Collected data
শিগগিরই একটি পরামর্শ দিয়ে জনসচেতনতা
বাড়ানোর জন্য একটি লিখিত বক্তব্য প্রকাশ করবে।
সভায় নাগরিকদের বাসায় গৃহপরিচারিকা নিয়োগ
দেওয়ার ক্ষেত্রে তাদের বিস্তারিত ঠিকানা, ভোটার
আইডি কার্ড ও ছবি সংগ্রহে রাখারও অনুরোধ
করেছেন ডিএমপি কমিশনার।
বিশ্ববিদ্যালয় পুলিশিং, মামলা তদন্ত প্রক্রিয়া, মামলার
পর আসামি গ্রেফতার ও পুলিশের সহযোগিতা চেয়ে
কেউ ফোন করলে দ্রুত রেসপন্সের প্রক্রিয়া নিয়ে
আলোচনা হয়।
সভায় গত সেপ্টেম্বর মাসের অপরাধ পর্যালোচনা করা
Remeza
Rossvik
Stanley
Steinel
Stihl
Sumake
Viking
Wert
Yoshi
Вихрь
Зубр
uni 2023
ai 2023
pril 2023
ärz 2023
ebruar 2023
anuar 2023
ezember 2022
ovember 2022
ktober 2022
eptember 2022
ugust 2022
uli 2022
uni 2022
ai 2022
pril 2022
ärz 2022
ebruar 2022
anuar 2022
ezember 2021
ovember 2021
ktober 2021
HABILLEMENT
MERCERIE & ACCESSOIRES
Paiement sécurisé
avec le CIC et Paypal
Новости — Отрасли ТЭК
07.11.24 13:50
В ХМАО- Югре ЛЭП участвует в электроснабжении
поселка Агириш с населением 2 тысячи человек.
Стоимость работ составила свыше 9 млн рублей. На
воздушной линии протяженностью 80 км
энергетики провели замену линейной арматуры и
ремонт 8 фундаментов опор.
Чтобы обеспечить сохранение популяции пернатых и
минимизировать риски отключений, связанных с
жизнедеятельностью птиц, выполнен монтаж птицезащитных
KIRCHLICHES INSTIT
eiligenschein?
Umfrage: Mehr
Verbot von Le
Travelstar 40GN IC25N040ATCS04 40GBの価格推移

BRIEF =
Lines from the one with "Umfrage: Mehr" through the last line above must be printed exactly; no other line is to appear.

THE ANSWER =
Umfrage: Mehr
Verbot von Le
Travelstar 40GN IC25N040ATCS04 40GBの価格推移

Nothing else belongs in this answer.